The other thing about my project is that it requires walking 150 meters into the rainforest, over and over. I quickly experienced first-hand just how ultra-adapted tropical plants are for protecting themselves.. Evolution has blessed some of the plants here with huge thorns, fearsome spines, super-sticky seeds, ant armies that protect their hosts like it's nobody's business, and a variety of other ingenious characteristics that are no fun for humans. The flora seem to take great delight in deploying their defenses at the expense of the rainforest explorer, as my cuts, scrapes, bruises, and other assorted wounds (physical and psychological) can attest to.. As for animals, I've noticed that my initial impression of rain-forest fauna was incorrect: it's not like there are snakes dripping off every tree or frogs jumping over your boots non-stop. The biodiversity is absolutely present, but many animals are nocturnal, or come out more when it rains (it's the dry season now), or hide when they hear people coming.
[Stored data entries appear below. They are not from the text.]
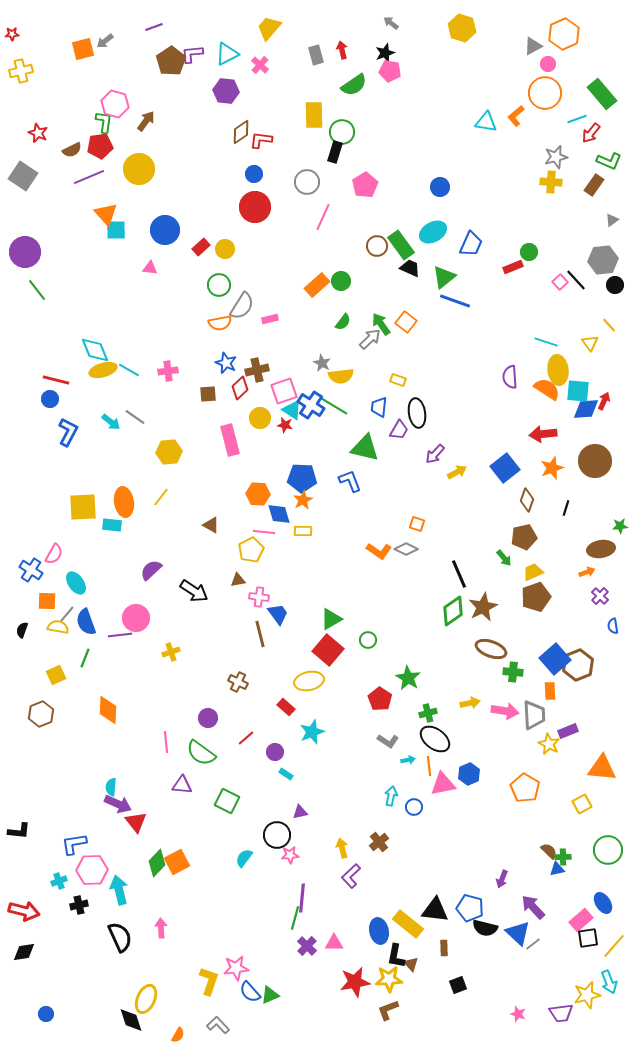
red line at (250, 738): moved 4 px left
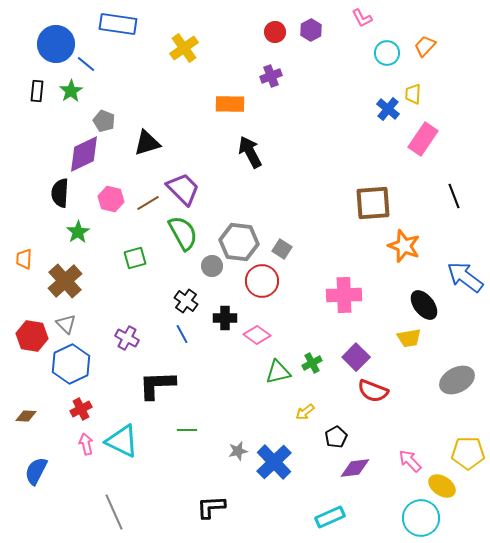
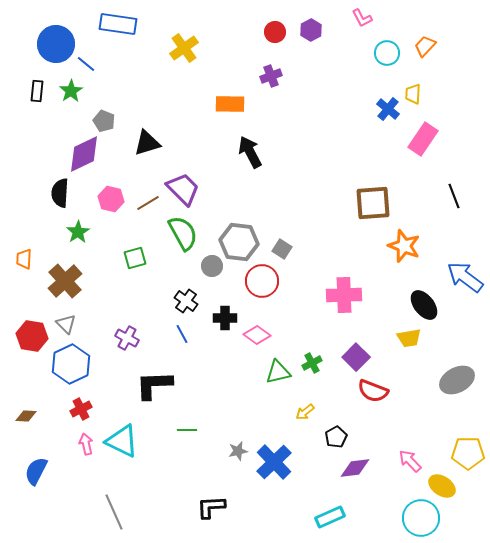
black L-shape at (157, 385): moved 3 px left
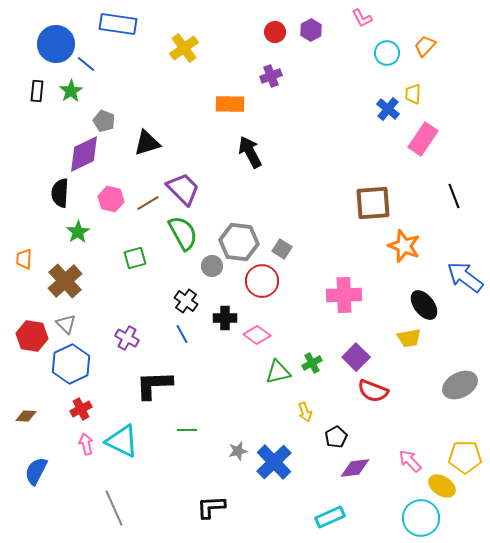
gray ellipse at (457, 380): moved 3 px right, 5 px down
yellow arrow at (305, 412): rotated 72 degrees counterclockwise
yellow pentagon at (468, 453): moved 3 px left, 4 px down
gray line at (114, 512): moved 4 px up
I keep waiting to step on a poisonous snake or get bit by one hanging overhead.. the possibility is always kicking around in the back of my head as I stomp clumsily through the forest.
gecko guy
one of a number of wonderful & beautiful flowers in the forest
Ok to wrap up I will tell a story. We had a rest day today, so we went to a beach on the Pacific side of Panama. The beach was over 2 hrs away, but when we had finally almost arrived, we were stopped in front of a police station by five Panamanian rifle-wielding officers. After our driver spoke with the policemen for a few minutes, we were told something about how a law passed "moments ago" would prevent us from driving the remaining 6 miles to the beach in our bus. Now, Panama isn't exactly known for enforcing its laws perfectly, AND it was a Sunday, so the idea of a law passed just an hour ago or whatever seemed absurd. (I suspect something was lost in the translation we were given by our TA..) Then our TA told us that the law had to do with whales, walls, or waves, but we couldn't understand which he was talking about since he had problems with that particular word. As you might imagine, our whole group was very confused by this point. Eventually, a $100 bribe from our driver seemed to satisfy the officers, and after a passport check (no idea why) and a second, unexplained stop, we finally hit the beach. I'm not sure what the moral of this story is.. but where logic fails, money seems to speak.